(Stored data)
******************************
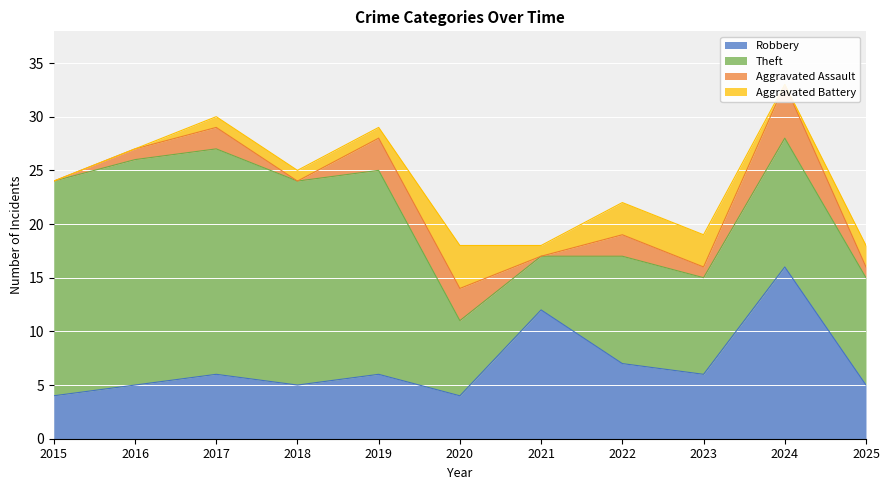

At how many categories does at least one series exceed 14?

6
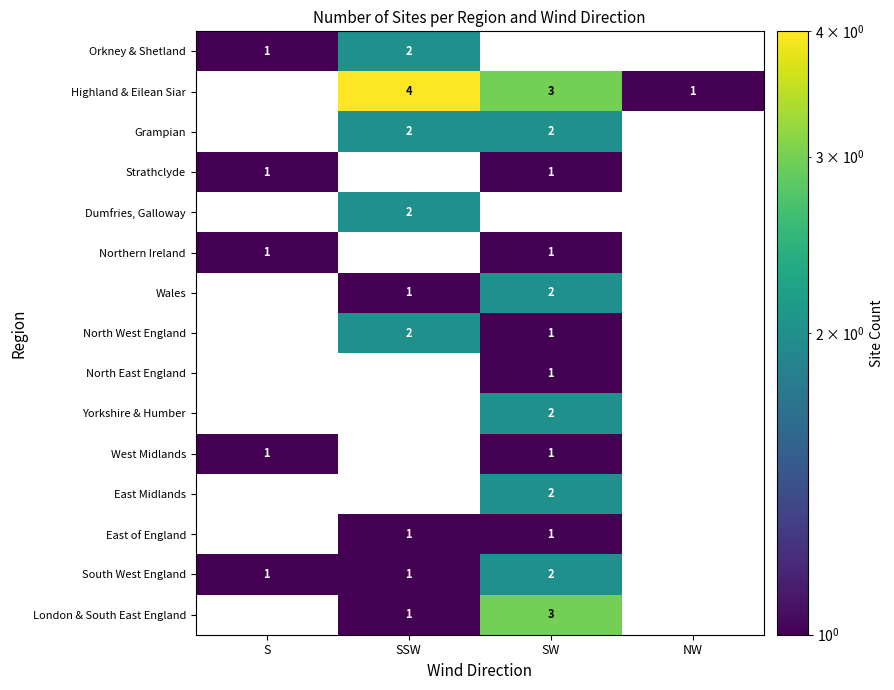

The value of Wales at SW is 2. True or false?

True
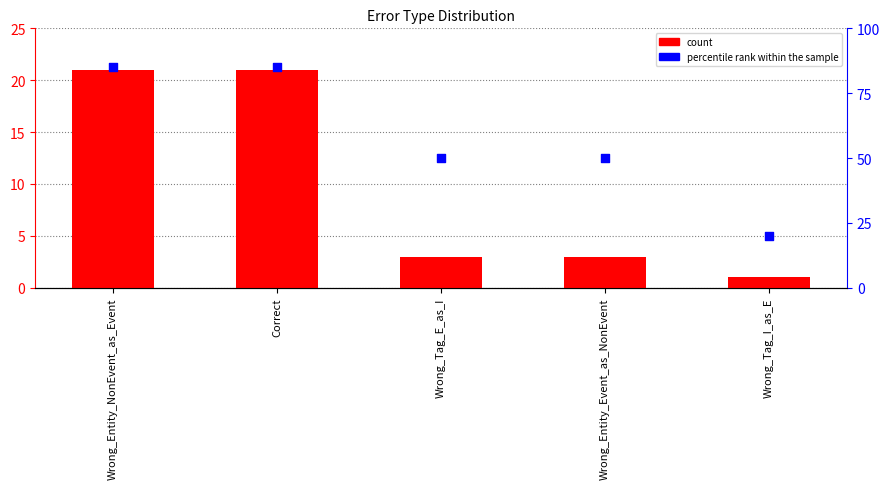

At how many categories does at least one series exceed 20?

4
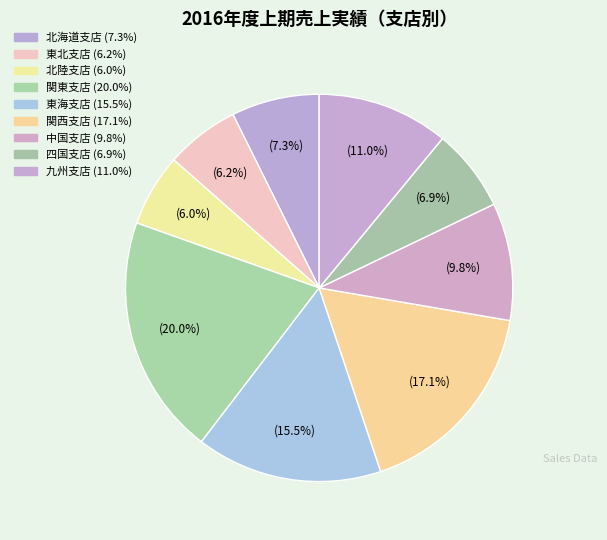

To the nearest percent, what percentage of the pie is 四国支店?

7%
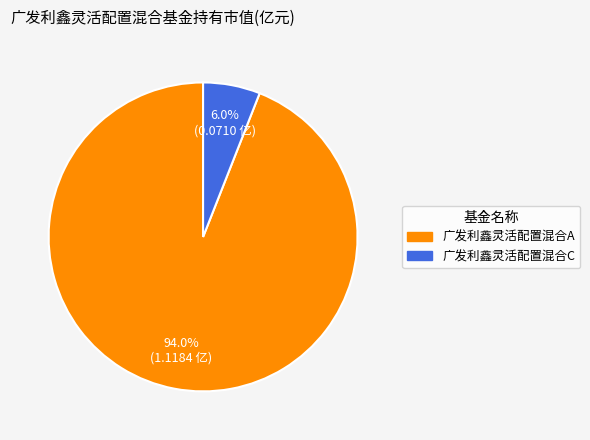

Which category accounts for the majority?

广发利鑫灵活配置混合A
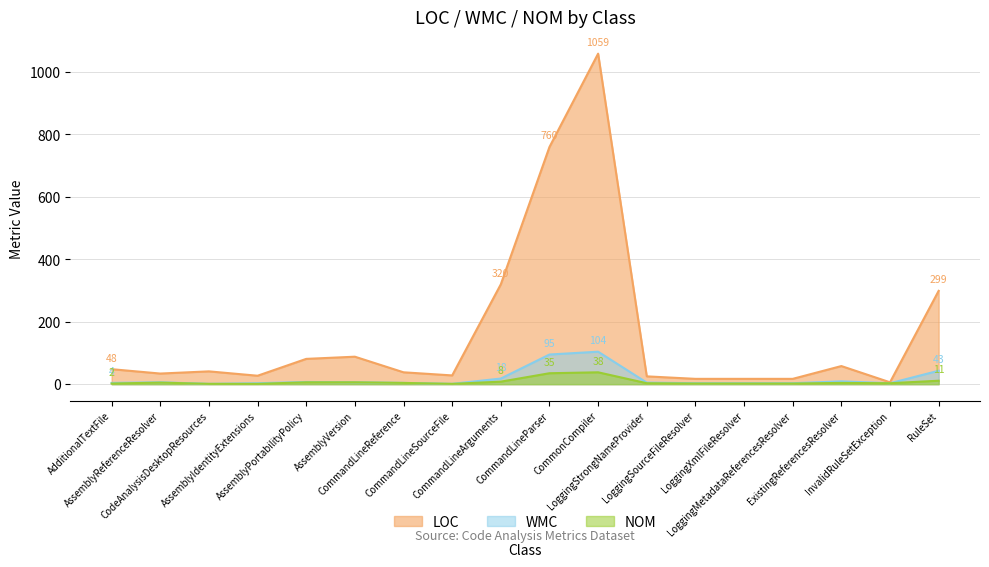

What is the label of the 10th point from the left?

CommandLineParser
******************************
Copy out every line of text in the records above exactly, omitting the pictures.

At how many categories does at least one series exceed 14?

6

The value of Wales at SW is 2. True or false?

True

At how many categories does at least one series exceed 20?

4

To the nearest percent, what percentage of the pie is 四国支店?

7%

Which category accounts for the majority?

广发利鑫灵活配置混合A

What is the label of the 10th point from the left?

CommandLineParser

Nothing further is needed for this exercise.